Her big brother and sister have gone to far away Augusta Ga. to spend the summer with their biological father, his wife and her children. Their family grows by two, while ours is reduced to its lowest common denominator; daddy, mommy and self.
The Uma is alone.
Unless you count the dog. Which we don’t. He isn’t our dog-child, and he isn’t her dog-brother. He is a valued member of our family – the first line of defense and bringer of fleas and unsolicited licks – but he can’t make up for her brother and sister.
The night the kids left she said, “I’m glad they went.” False bravado from a stoic child of four. Umas didn’t miss brothers and sisters. In fact, Umas are glad that her siblings can share time with their Daddy. How very mature of her.
Doc McStuffins, however, is cut from gentler cloth. The night they left she carried Doc with her. The tall one with the lab coat, who sings and issues diagnosis with her soothing little girl voice. It was a gift from her grandmother and honestly, it’s not her favorite. She would rather comb the hair on her Twilight Sparkle Equestria Girl than diagnos a deflated baloon.
But that night they grew closer. Uma carried her quietly as they packed their clothes.
Later she told me that Doc didn’t want her big brother and sister to go.
“What about you?” I asked.
“No. I want them to go.” She said. “Doc doesn’t. She wants them to stay.”
They hadn’t left the driveway before Uma told me that Doc missed them both, a lot.
She didn’t cry. In fact, she was a picture of composure. Doc McStuffins, however, was inconsolable. That’s what Uma said.
“She’s crying,” She sat her down on the couch and looked at her. “Stop crying. It’s okay.”
We don’t skype. We did, two years ago, soon after we moved to Atlanta. It was an emotional mess. Her big brother cried. Uma cried. These weren’t just silent tears, that roll down your cheek; a scratchy throat and a catch in the voice.
She touched the screen and then sobbed inconsolably. Her brother had to walk out of screenshot he was crying so hard. It was supposed to be a weekly thing, but we couldn’t go through it again. It was too hard.
They come back soon, and things will be different. They always are, immediately after summer. Her big sister will be even more independent. And Uma, for all of her loveliness, is coming into her own as a willful, independent little girl. There are nightly clashes.

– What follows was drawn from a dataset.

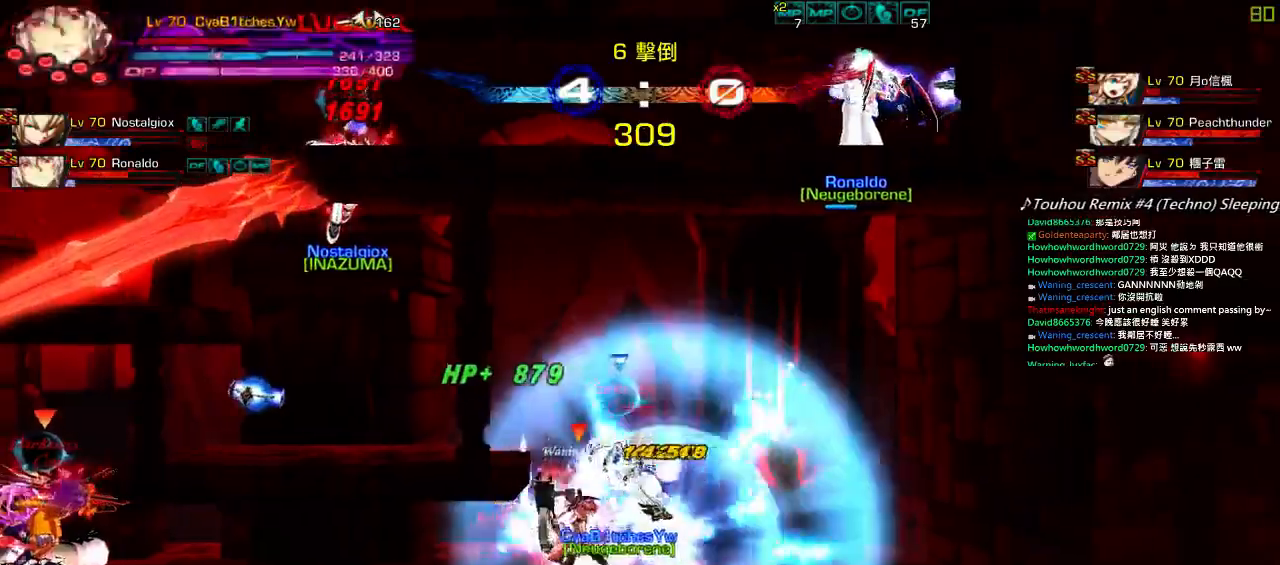
{"keys": ["left", "up"], "events": [[100, "up", "down"]]}
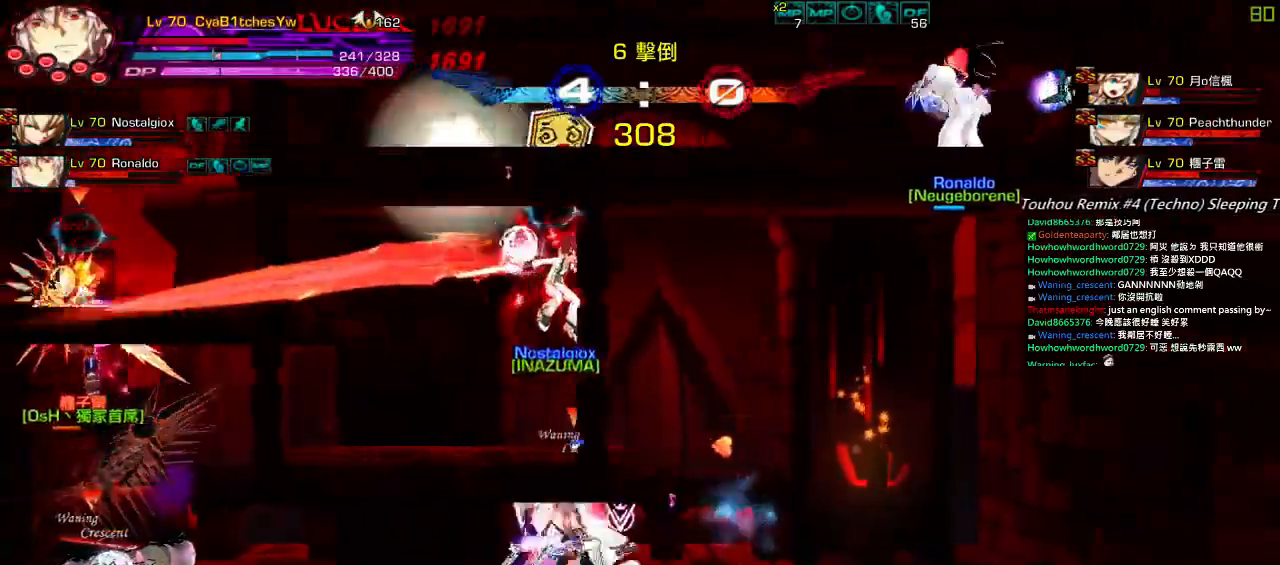
{"keys": ["left"], "events": [[134, "up", "up"], [167, "left", "up"], [234, "left", "down"]]}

She is no longer a stranger to time out.
If she is that way with us, I can only imagine how she will be with her big brother. In other words, It’s On.
It’s not like I didn’t see it coming. I’m someone’s brother, just like her. And we fought too, just like her big sister and brother fight. The sugar and spice phase couldn’t last forever. There is simply too much salt in our blood for that.
But at least they’ll be together. Because until then, Doc McStuffins is going to be a complete basket case. She hasn’t taken patients in weeks.